* **REQUIREMENT**: Wherever a line in the data holds the word "cono", pull that line out.

═══

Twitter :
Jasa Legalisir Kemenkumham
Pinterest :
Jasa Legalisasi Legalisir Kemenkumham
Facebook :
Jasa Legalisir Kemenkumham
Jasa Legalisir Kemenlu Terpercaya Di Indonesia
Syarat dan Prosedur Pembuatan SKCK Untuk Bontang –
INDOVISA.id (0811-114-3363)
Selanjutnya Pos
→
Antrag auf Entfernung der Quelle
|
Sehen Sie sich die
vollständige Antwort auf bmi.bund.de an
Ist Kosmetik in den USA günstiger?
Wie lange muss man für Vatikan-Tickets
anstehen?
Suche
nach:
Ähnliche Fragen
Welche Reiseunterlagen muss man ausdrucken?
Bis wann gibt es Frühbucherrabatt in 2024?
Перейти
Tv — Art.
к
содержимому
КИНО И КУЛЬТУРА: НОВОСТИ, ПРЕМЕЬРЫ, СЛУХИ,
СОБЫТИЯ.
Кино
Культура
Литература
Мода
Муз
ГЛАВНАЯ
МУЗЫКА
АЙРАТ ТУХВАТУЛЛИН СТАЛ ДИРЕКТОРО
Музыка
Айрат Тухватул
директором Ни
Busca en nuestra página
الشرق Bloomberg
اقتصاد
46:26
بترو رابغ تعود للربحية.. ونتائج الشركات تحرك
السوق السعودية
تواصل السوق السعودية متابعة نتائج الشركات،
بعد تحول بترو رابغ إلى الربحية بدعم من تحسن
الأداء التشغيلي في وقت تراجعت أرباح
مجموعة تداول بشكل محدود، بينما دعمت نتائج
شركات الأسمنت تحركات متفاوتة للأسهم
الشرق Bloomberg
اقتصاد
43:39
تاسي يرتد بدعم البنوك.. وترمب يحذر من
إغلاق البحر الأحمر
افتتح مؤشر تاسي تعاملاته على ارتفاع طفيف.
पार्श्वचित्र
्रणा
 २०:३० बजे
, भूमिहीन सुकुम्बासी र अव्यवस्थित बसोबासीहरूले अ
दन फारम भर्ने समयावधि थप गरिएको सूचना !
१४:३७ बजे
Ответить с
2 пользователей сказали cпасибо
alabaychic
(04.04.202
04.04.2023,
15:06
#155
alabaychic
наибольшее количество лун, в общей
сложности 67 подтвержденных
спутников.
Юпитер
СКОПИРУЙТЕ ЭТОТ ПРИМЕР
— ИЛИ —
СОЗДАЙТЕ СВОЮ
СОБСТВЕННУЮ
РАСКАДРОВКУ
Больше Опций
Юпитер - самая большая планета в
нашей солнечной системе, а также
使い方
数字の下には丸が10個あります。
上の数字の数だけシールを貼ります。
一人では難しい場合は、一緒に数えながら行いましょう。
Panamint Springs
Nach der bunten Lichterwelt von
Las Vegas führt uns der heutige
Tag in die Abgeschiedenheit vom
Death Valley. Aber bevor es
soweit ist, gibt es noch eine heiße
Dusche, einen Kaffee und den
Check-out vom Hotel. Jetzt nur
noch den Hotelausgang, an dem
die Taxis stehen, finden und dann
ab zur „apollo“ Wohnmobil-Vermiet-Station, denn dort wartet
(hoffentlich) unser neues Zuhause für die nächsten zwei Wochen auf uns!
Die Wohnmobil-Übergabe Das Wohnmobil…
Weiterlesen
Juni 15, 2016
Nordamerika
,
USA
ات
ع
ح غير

═══

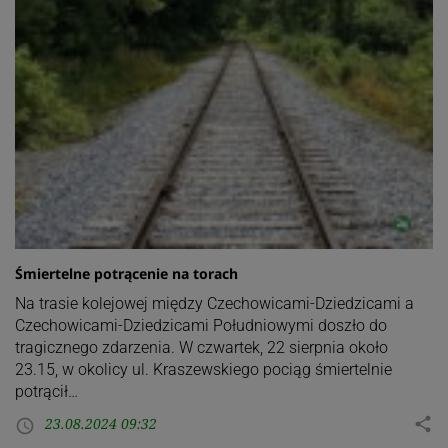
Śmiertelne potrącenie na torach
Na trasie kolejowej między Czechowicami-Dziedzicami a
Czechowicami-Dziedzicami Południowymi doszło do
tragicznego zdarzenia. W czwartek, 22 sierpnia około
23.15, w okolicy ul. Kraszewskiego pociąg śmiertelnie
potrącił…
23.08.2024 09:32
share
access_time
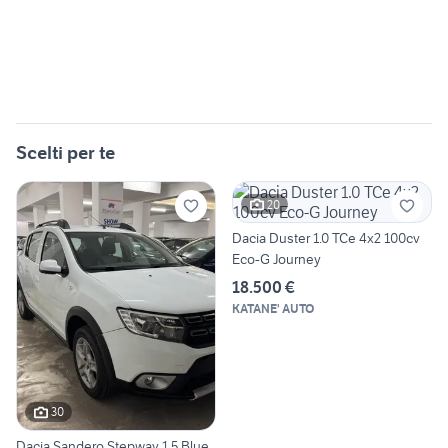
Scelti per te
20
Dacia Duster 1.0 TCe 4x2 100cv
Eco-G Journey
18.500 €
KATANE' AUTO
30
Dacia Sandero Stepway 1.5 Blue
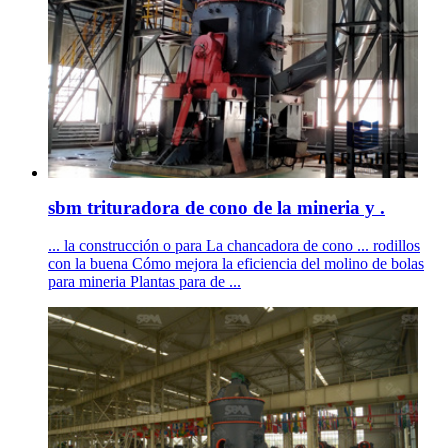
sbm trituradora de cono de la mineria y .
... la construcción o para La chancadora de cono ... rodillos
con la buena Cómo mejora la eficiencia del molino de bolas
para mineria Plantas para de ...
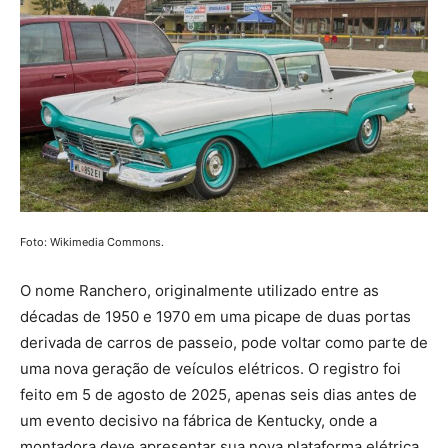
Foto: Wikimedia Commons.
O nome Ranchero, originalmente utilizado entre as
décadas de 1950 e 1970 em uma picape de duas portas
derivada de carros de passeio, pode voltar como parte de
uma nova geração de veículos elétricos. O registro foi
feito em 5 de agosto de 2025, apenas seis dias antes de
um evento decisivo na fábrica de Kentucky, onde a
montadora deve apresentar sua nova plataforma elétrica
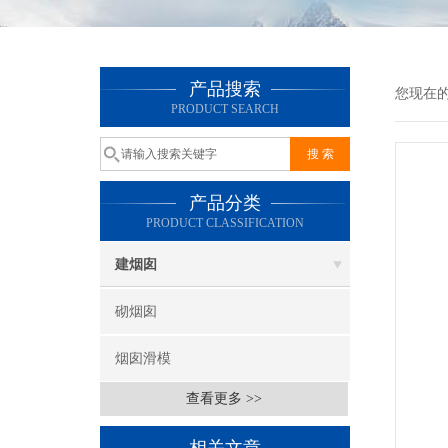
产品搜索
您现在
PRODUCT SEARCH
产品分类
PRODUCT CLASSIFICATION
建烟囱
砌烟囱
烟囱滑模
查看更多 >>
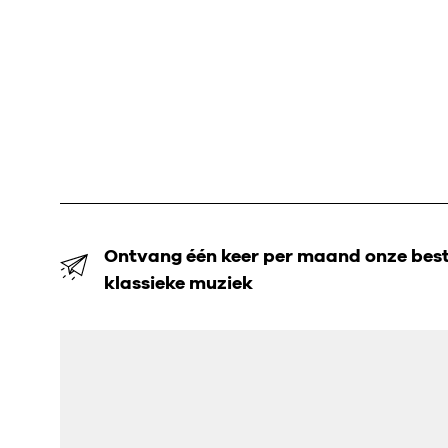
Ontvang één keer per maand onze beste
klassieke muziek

═══

* **PROBLEM SOLUTION**:
sbm trituradora de cono de la mineria y .
... la construcción o para La chancadora de cono ... rodillos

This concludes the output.